Furthermore, concerning the position of the Magisterium as regards the question of divorced and remarried members of the faithful, it must be stressed that the more recent documents of the Church bring together the demands of truth with those of love in a very balanced way. If at times in the past, love shone forth too little in the explanation of the truth, so today the danger is great that in the name of love, truth is either to be silenced or compromised. Assuredly, the word of truth can be painful and uncomfortable. But it is the way to holiness, to peace, and to inner freedom. A pastoral approach which truly wants to help the people concerned must always be grounded in the truth. In the end, only the truth can be pastoral. “Then you will know the truth, and the truth will set you free” (Jn 8:32). 
1 Cf. Angel Rodríguez Luño, L’epicheia nella cura pastorale dei fedeli divorziati risposati, ibid., pp. 75-87; Piero Giorgio Marcuzzi, sdb, Applicazione di “aequitas et epikeia” ai contenuti della Lettera della Congregazione per la Dottrina della Fede del 14 settembre 1994, ibid., pp. 88-98; Gilles Pelland, sj, La pratica della Chiesa antica relativa ai fedeli divorziati risposati, ibid., pp. 99-131.2
2 On this matter the norm referred to by John Paul II in his Apostolic Letter Familiaris Consortio, n. 84, is quite valuable: “Reconciliation in the sacrament of Penance which would open the way to the Eucharist, can only be granted to those who, repenting of having broken the sign of the Covenant and of fidelity to Christ, are sincerely ready to undertake a way of life that is no longer in contradiction to the indissolubility of marriage. This means, in practice, that when, for serious reasons, such as for example the children’s upbringing, a man and a woman cannot satisfy the obligation to separate, they ‘take on themselves the duty to live in complete continence, that is, by abstinence from the acts proper to married couples’”. See also the Apostolic Letter of Benedict XVI, Sacramentum Caritatis, n. 29.
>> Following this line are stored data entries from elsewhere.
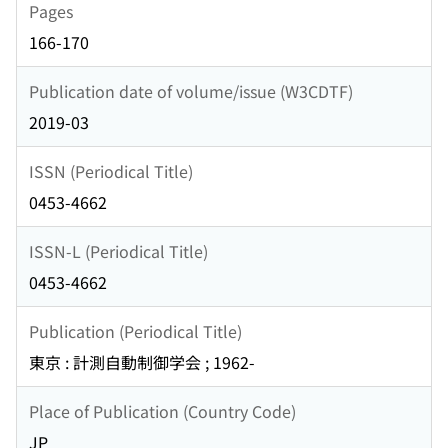
Pages
166-170
Publication date of volume/issue (W3CDTF)
2019-03
ISSN (Periodical Title)
0453-4662
ISSN-L (Periodical Title)
0453-4662
Publication (Periodical Title)
東京 : 計測自動制御学会 ; 1962-
Place of Publication (Country Code)
JP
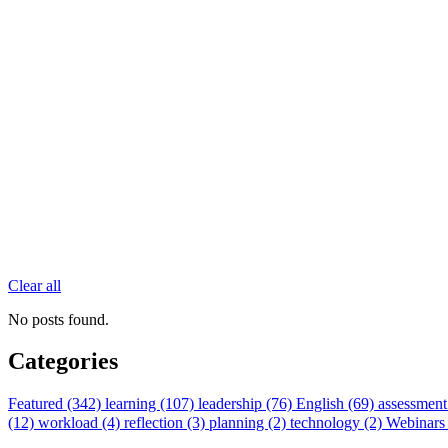
Clear all
No posts found.
Categories
Featured (342)
learning (107)
leadership (76)
English (69)
assessment
(12)
workload (4)
reflection (3)
planning (2)
technology (2)
Webinars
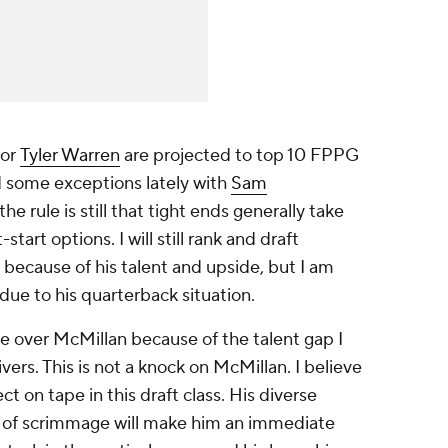
or
Tyler Warren
are projected to top 10 FPPG
d some exceptions lately with
Sam
 the rule is still that tight ends generally take
rt options. I will still rank and draft
 because of his talent and upside, but I am
ue to his quarterback situation.
e over McMillan because of the talent gap I
vers. This is not a knock on McMillan. I believe
 on tape in this draft class. His diverse
ne of scrimmage will make him an immediate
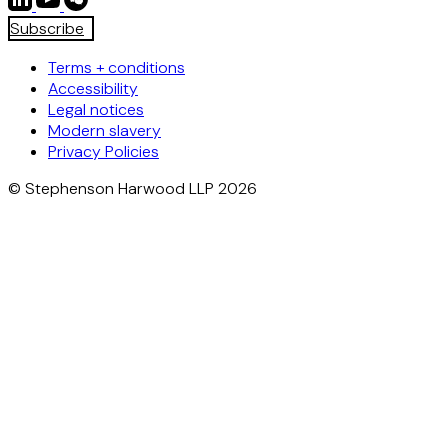
Subscribe
Terms + conditions
Accessibility
Legal notices
Modern slavery
Privacy Policies
© Stephenson Harwood LLP 2026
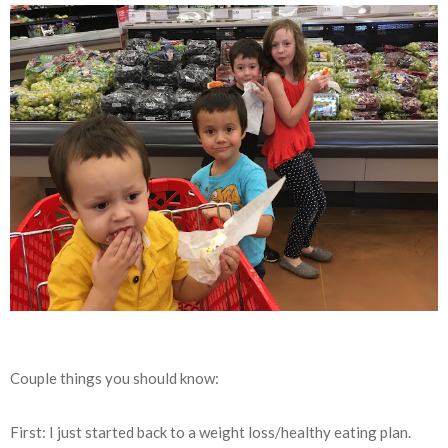
Couple things you should know:
First: I just started back to a weight loss/healthy eating plan.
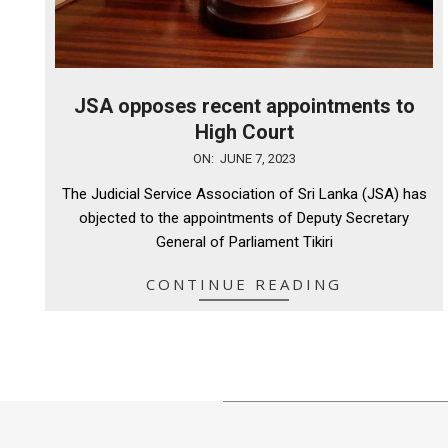
JSA opposes recent appointments to
High Court
2023-
ON:
JUNE 7, 2023
06-
The Judicial Service Association of Sri Lanka (JSA) has
07
objected to the appointments of Deputy Secretary
General of Parliament Tikiri
CONTINUE READING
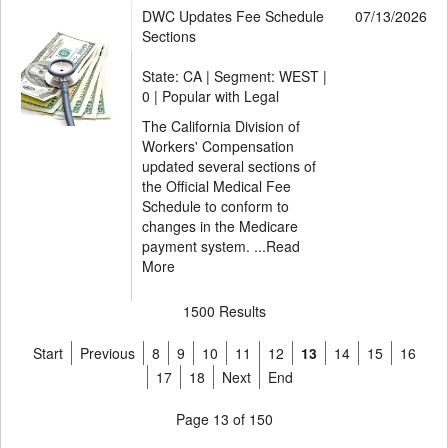
DWC Updates Fee Schedule
07/13/2026
Sections
State: CA | Segment: WEST |
0 | Popular with Legal
The California Division of
Workers' Compensation
updated several sections of
the Official Medical Fee
Schedule to conform to
changes in the Medicare
payment system. ...
Read
More
1500 Results
Start
Previous
8
9
10
11
12
13
14
15
16
17
18
Next
End
Page 13 of 150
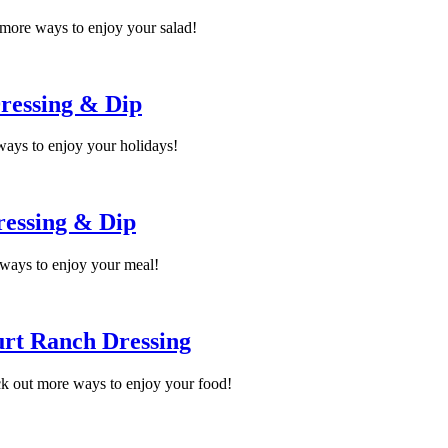
more ways to enjoy your salad!
ressing & Dip
ways to enjoy your holidays!
ressing & Dip
ways to enjoy your meal!
urt Ranch Dressing
k out more ways to enjoy your food!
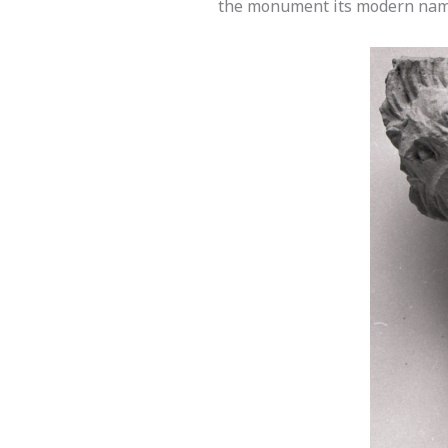
the monument its modern nam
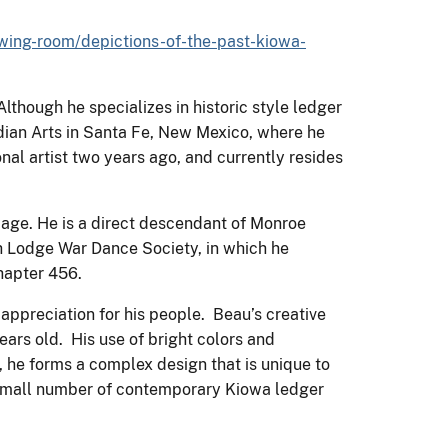
ewing-room/depictions-of-the-past-kiowa-
lthough he specializes in historic style ledger
Indian Arts in Santa Fe, New Mexico, where he
nal artist two years ago, and currently resides
age. He is a direct descendant of Monroe
h Lodge War Dance Society, in which he
Chapter 456.
 appreciation for his people. Beau’s creative
ears old. His use of bright colors and
, he forms a complex design that is unique to
a small number of contemporary Kiowa ledger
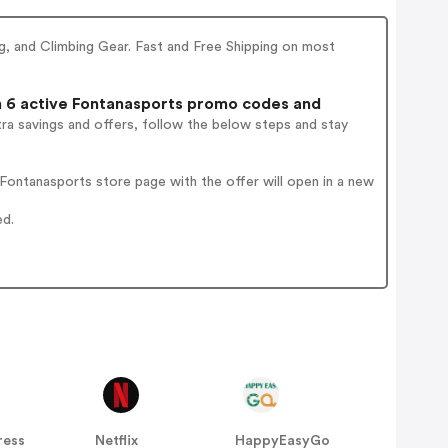
, and Climbing Gear. Fast and Free Shipping on most
6 active Fontanasports promo codes and
ra savings and offers, follow the below steps and stay
ontanasports store page with the offer will open in a new
ed.
ress
Netflix
HappyEasyGo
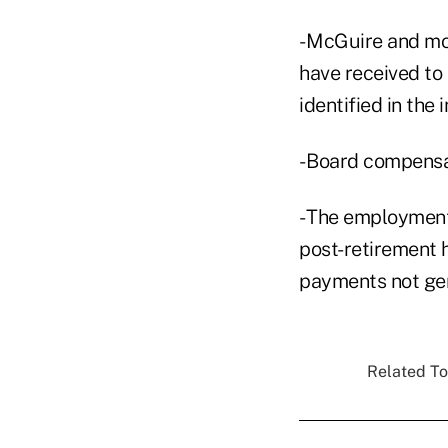
- McGuire and mos
have received to 
identified in the
- Board compensa
- The employmen
post-retirement h
payments not gen
Related To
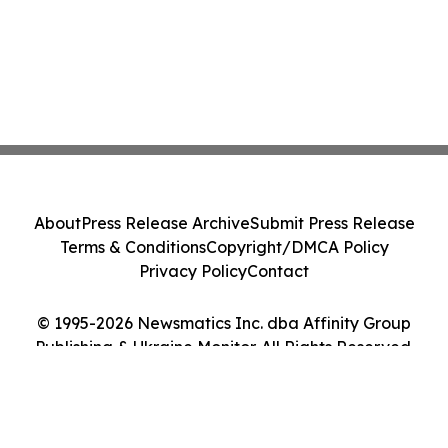
About
Press Release Archive
Submit Press Release
Terms & Conditions
Copyright/DMCA Policy
Privacy Policy
Contact
© 1995-2026 Newsmatics Inc. dba Affinity Group
Publishing & Ukraine Monitor. All Rights Reserved.
Cookie Settings / Your Privacy Choices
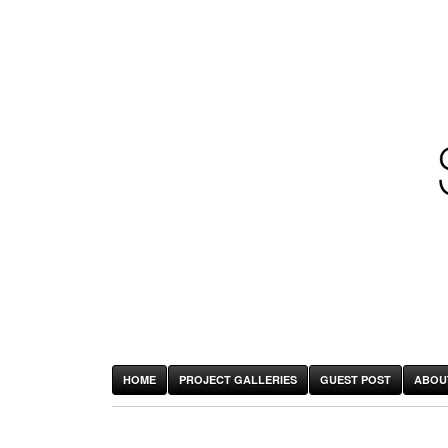
HOME
PROJECT GALLERIES
GUEST POST
ABOU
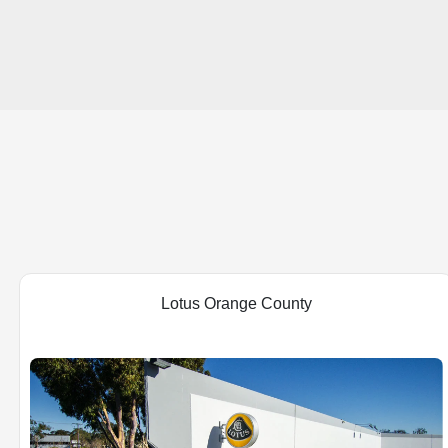
Lotus Orange County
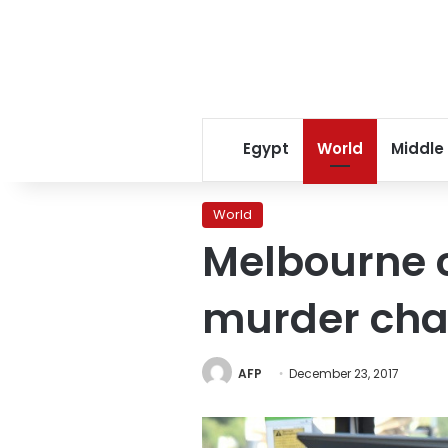
Egypt
World
Middle
World
Melbourne 
murder cha
AFP
December 23, 2017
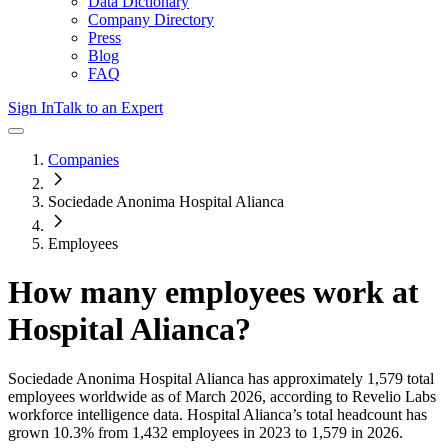
Data Dictionary
Company Directory
Press
Blog
FAQ
Sign In
Talk to an Expert
Companies
Sociedade Anonima Hospital Alianca
Employees
How many employees work at
Hospital Alianca
?
Sociedade Anonima Hospital Alianca
has approximately
1,579
total
employees worldwide as of
March 2026
, according to Revelio Labs
workforce intelligence data.
Hospital Alianca
’s total headcount has
grown
10.3%
from 1,432 employees in 2023 to 1,579 in 2026
.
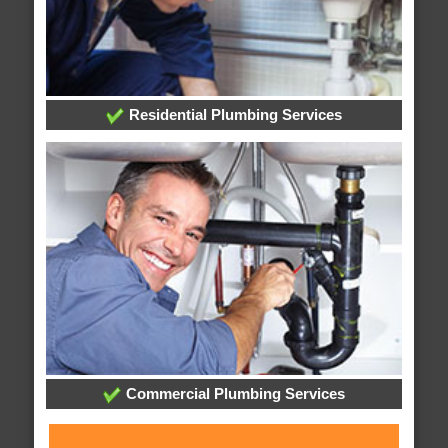
Residential Plumbing Services
Commercial Plumbing Services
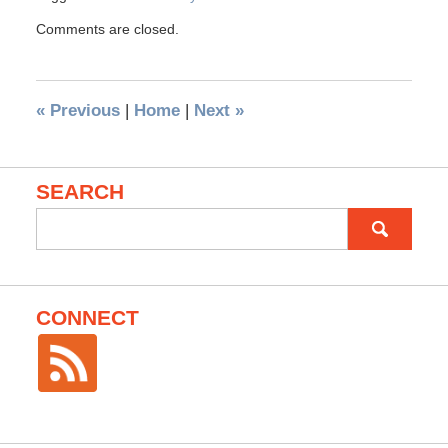
Comments are closed.
«
Previous
|
Home
|
Next
»
SEARCH
Search
for:
CONNECT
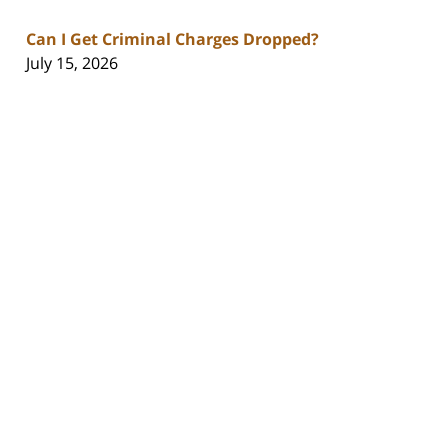
Can I Get Criminal Charges Dropped?
July 15, 2026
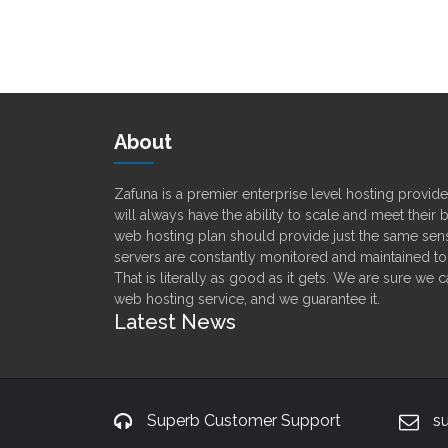
About
Zafuna is a premier enterprise level hosting provi
will always have the ability to scale and meet their
web hosting plan should provide just the same sens
servers are constantly monitored and maintained t
That is literally as good as it gets. We are sure we 
web hosting service, and we guarantee it.
Latest News
Superb Customer Support
s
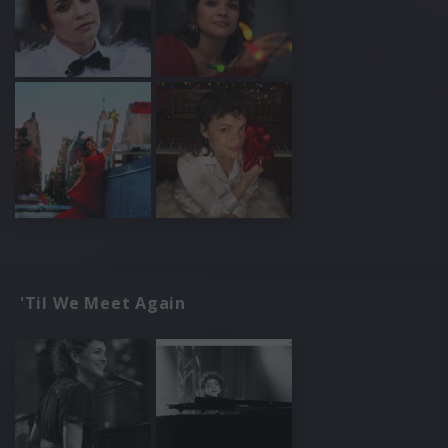
'Til We Meet Again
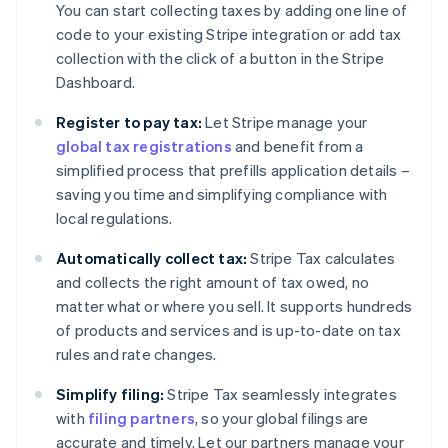
You can start collecting taxes by adding one line of
code to your existing Stripe integration or add tax
collection with the click of a button in the Stripe
Dashboard.
Register to pay tax:
Let Stripe manage your
global tax registrations
and benefit from a
simplified process that prefills application details –
saving you time and simplifying compliance with
local regulations.
Automatically collect tax:
Stripe Tax calculates
and collects the right amount of tax owed, no
matter what or where you sell. It supports hundreds
of products and services and is up-to-date on tax
rules and rate changes.
Simplify filing:
Stripe Tax seamlessly integrates
with
filing partners
, so your global filings are
accurate and timely. Let our partners manage your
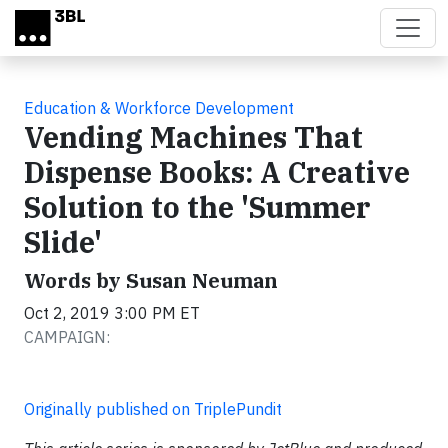
Skip to main content
Education & Workforce Development
Vending Machines That
Dispense Books: A Creative
Solution to the 'Summer
Slide'
Words by Susan Neuman
Oct 2, 2019 3:00 PM ET
CAMPAIGN:
Originally published on TriplePundit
3 During the meeting with clergy in the Diocese of Aosta, which took place 25 July 2005, Pope Benedict XVI spoke of this difficult question: “those who were married in the Church for the sake of tradition but were not truly believers, and who later find themselves in a new and invalid marriage and subsequently convert, discover faith and feel excluded from the Sacrament, are in a particularly painful situation. This really is a cause of great suffering and when I was Prefect of the Congregation for the Doctrine of the Faith, I invited various Bishops’ Conferences and experts to study this problem: a sacrament celebrated without faith. Whether, in fact, a moment of invalidity could be discovered here because the Sacrament was found to be lacking a fundamental dimension, I do not dare to say. I personally thought so, but from the discussions we had I realized that it is a highly complex problem and ought to be studied further. But given these people’s painful plight, it must be studied further”.